I also have a blog post by Kyle Wiens from the Harvard Business Review titled “I Won’t
Hire People Who Use Poor Grammar. Here’s Why.”
I love the opening line: “If you think an apostrophe was one of the 12
disciples of Jesus, you will never work for me.”
In “The Best Book Reviews Money Can Buy,” by David Streitfeld,
I found this quote from The New Yorker
writer Joseph Mitchell. In 1964, he wrote, “If there was anything the human
race had a sufficiency of, a sufficiency and a surfeit, it was books.” I must
have kept the article just for that quote. Still, that didn’t stop me from
buying more books, especially those maligned by others. Anis Shivani posts a
list of “The 15 Most Overrated Contemporary American Writers” in 2010, and of
course I made a list and made sure to read at least one book by each writer.
Some of my favorites here are Michael Cunningham, Jhumpa Lahiri, and Amy Tan.
And because I need a laugh when I’m stuck in the middle of a
story, I kept this: “Tom’s Glossary of Book Publishing Terms,” by Thomas
Christensen. This little gem offers definitions such as this one: “Advance: A
secret code signalling to the marketing department whether or not to promote a
title.” There’s more. “Plagiarism: Research,” or “Trade Paperbacks: What
readers do instead of purchasing new books.”
Near the bottom of the pile is a copy of the kind of article
I used to keep when I was still a graduate student. “Creative Writers and
Day-Dreaming,” in The Complete Works of
Sigmund Freud,” translated by James Strachey (first delivered as a lecture
in 1907). Freud is trying to understand why not everyone who daydreams can be a
writer, and to identify the essential element in the creative person. He gets
lost in talking about fantasies, and writers emerge as essentially unknowable.
But he tried hard.
I kept one article solely because I love what it has to say
about an author I also love. Under a color drawing of George Orwell holding a
copy of The Shining hidden inside
Tolstoy’s War and Peace, with a stack
of books beside him on the floor, is this caption: “Orwell had a weakness for
escapist fiction, for ‘good bad books.’ “ What can I say? I love Orwell’s
books.
By the time I finished this post my plumber had finished his
task and I gladly gave him a check. I also gave him two mysteries to read. All
in all, a very productive and pleasant morning. I close out with a comic strip. (Yes, I save jokes too.)
8 comments:
Susan,
I am honored that you chose to save my article and that I am in such illustrious company. You do save some wonderfully interesting and helpful information. I find it hard to part with many things worth rereading myself.

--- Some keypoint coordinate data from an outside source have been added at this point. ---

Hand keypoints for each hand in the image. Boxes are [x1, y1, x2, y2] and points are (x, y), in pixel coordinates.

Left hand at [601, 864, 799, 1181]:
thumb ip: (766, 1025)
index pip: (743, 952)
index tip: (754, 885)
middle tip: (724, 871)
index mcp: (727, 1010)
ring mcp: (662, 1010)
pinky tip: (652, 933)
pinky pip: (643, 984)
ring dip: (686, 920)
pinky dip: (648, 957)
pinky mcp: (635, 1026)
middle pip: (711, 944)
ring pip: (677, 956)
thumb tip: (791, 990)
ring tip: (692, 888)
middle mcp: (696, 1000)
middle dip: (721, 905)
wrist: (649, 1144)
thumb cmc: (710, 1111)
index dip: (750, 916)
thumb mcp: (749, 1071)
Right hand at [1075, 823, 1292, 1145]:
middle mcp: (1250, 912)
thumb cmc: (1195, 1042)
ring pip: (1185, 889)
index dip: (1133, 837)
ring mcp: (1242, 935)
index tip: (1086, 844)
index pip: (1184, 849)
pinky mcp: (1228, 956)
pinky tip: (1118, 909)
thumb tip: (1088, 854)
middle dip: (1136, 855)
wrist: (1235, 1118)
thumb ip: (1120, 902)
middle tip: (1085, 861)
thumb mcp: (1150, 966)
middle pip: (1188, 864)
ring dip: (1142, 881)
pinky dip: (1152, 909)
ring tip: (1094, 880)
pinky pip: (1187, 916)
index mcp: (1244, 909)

Some of the articles are still interesting the second and third time around. But I spent quite a lot of time reading through them and I've still kept a lot of them.
Loved this, Susan, and the quotes. I know any writer, and lots of other folks, can relate to what you found when cleaning out.
I saved a lot of stuff but had to weed most of it out after Hurricane Rita in 2005 then moving out of my house in 2011.
Great post tho!
Good luck and God's blessings.
PamT
I think we're all guilty of hoarding such gems. You don't know what might prove useful until you lose it. Speaking of which, as the result of moves over the years, I've lost or at least misplaced some of those gems I thought were in my files. Wonder what they might have inspired. Or where they really just another distraction?
My husband and I bought this house in 1978, so we've had more than enough time to save and store, and it shows.
Pam, I wish we'd had to move a few times, to help me clear out things. Still, I did enjoy reading through the articles. But now that I'm over the nostalgia, it's time to weed and toss.
Yes, John, this is indeed a distraction. It's right up there with FB and, as another writer suggested, Free Cell (which I'm pleased to say I don't use). Once I decided I wouldn't teach again, I was free to throw away all sorts of things I had kept just in case . . . No more of that now.
Thank you all for reading and posting.
You never know what you might need. My problem, I can never find it when I need it. Good post. Thank you!